Problem to work on: List every line in the records below that contains the string "livraison".

Extracted page text

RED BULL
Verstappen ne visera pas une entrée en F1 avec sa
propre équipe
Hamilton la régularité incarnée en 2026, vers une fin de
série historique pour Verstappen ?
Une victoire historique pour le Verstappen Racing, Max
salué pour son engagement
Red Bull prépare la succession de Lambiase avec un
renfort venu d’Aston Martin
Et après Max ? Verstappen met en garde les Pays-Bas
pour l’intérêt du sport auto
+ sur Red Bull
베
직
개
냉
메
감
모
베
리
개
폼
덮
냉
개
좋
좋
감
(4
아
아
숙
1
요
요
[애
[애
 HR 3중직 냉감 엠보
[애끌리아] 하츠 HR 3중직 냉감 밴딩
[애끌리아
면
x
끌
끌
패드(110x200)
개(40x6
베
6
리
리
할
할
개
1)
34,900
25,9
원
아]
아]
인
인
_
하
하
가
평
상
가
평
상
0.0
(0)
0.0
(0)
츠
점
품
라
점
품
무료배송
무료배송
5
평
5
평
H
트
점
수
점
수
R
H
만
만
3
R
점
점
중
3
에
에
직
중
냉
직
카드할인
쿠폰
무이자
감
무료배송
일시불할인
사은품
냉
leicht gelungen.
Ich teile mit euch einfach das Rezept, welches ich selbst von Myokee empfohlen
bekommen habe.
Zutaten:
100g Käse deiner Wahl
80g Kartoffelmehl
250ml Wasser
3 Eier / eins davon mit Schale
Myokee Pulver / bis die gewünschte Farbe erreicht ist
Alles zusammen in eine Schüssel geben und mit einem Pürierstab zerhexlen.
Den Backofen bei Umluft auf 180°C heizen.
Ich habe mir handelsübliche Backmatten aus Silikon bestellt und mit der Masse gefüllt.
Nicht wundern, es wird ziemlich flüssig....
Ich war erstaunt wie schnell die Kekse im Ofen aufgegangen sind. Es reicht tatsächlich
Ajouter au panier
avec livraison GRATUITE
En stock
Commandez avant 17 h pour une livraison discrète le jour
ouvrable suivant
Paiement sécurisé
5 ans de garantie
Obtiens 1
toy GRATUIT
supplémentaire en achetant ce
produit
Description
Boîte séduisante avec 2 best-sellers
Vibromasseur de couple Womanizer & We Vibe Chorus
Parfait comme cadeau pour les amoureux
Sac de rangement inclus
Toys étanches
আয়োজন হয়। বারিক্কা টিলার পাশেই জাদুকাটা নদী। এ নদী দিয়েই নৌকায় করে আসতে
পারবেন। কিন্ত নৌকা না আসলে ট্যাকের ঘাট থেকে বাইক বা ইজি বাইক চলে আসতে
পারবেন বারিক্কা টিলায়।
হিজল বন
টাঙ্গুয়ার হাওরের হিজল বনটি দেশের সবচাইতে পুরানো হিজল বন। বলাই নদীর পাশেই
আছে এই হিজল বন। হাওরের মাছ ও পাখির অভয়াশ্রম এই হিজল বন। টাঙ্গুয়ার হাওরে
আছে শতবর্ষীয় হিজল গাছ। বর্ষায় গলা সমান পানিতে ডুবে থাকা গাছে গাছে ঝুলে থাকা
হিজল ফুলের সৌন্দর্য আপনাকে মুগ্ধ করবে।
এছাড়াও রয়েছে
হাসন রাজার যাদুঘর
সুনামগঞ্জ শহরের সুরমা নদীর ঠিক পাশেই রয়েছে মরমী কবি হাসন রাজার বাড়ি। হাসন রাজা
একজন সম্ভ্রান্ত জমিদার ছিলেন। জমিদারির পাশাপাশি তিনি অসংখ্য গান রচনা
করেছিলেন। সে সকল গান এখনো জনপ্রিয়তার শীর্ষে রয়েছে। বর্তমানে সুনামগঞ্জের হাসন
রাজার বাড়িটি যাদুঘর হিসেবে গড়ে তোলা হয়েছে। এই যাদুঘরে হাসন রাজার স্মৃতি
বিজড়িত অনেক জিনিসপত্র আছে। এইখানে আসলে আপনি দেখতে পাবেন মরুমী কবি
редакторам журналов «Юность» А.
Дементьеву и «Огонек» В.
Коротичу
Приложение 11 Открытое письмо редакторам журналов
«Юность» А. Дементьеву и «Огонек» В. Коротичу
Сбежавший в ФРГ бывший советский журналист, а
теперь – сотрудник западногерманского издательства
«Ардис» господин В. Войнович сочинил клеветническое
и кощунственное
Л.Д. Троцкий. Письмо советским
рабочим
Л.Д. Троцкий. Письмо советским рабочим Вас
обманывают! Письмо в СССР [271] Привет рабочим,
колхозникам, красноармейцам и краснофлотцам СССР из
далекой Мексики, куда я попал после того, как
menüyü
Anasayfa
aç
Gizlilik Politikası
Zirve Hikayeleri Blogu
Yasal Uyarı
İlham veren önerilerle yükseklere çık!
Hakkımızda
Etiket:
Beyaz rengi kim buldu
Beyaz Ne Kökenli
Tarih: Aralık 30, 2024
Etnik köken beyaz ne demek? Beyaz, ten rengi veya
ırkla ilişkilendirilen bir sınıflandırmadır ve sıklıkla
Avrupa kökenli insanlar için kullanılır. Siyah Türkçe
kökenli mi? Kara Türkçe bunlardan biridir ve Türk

Solution to this problem:
avec livraison GRATUITE
Commandez avant 17 h pour une livraison discrète le jour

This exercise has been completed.